• **TEXT FOR ANALYSIS**
[Start of section]

This Agreement shall terminate upon the earliest to occur of any one of the following events:

 

(a)            the Brookwood Related Parties ceasing to own any shares of Class A Common Stock or Class B Common Stock;

 

(b)            the Brookwood Related Parties ceasing to have any Director designation rights under Section 1; and

 

(c)            the unanimous written consent of the parties hereto.

 

For the avoidance of doubt, the rights and obligations of the Brookwood Related Parties under this Agreement shall terminate upon the Brookwood Related Parties ceasing to own any shares of Class A Common Stock or Class B Common Stock. Notwithstanding the foregoing, nothing in this Agreement shall modify, limit or otherwise affect, in any way, any and all rights to indemnification, exculpation and/or contribution owed by any of the parties hereto, to the extent arising out of or relating to events occurring prior to the date of termination of this Agreement or the date the rights and obligations of such party under this Agreement terminates in accordance with this Section 6.

 

Section 7.               Definitions.

 

As used in this Agreement, any term that it is not defined herein, shall have the following meanings:

 

Board” means the board of directors of the Corporation.

 

Brookwood Director” means any Director who had initially been designated nomination by the Brookwood Related Parties in accordance with Section 1(a).

 

Bylaws” means the amended and restated bylaws of the Corporation, dated as of the date hereof, as the same may be further amended, restated, amended and restated or otherwise modified from time to time.

 

Charter” means the amended and restated certificate of incorporation of the Corporation, effective as of the date hereof, as the same may be further amended, restated, amended and restated or otherwise modified from time to time.

 

Director” means a member of the Board.

[End of section]

• **DATA FOR REVIEW**
[Start of section]

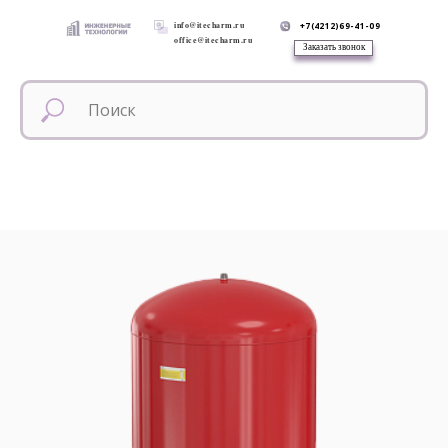
info@itecharm.ru
+7(4212)69-41-09
office@itecharm.ru
Заказать звонок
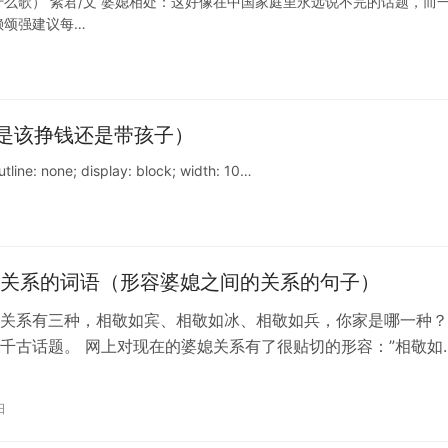
么歌） 紫君/文 婆媳相处：这好像在中国家庭里永远说不完的话题，而
赖颂强建议每…
是该挣钱还是带孩子）
tline: none; display: block; width: 10…
关系的词语（形容婆媳之间的关系的句子）
关系有三种，相敬如宾、相敬如冰、相敬如兵，你家是哪一种？ 
千古话题。 网上对现在的婆媳关系有了很贴切的形容：”相敬如
…
日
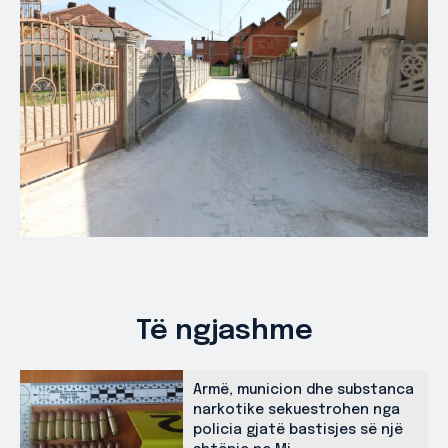
Të ngjashme
Armë, municion dhe substanca
narkotike sekuestrohen nga
policia gjatë bastisjes së një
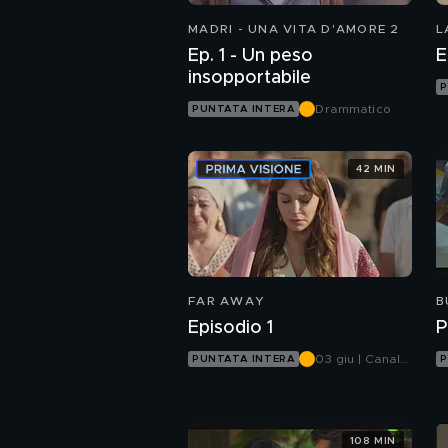
MADRI - UNA VITA D'AMORE 2
L
Ep. 1 - Un peso
E
insopportabile
P
Drammatico
PUNTATA INTERA
42 MIN
FAR AWAY
B
Episodio 1
P
03 giu | Canale
PUNTATA INTERA
P
5
108 MIN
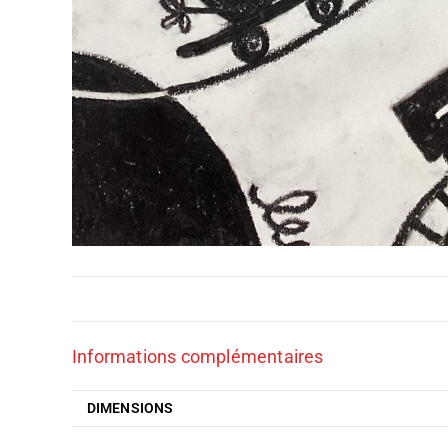
Informations complémentaires
DIMENSIONS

[End of section]

• **TO-DO ITEM**
From the agreement excerpt, extract the passage from "(a)            the Brookwood Related" up to and including "the parties hereto.", copying it word for word.

• **EXERCISE RESPONSE**
(a)            the Brookwood Related Parties ceasing to own any shares of Class A Common Stock or Class B Common Stock;

 

(b)            the Brookwood Related Parties ceasing to have any Director designation rights under Section 1; and

 

(c)            the unanimous written consent of the parties hereto.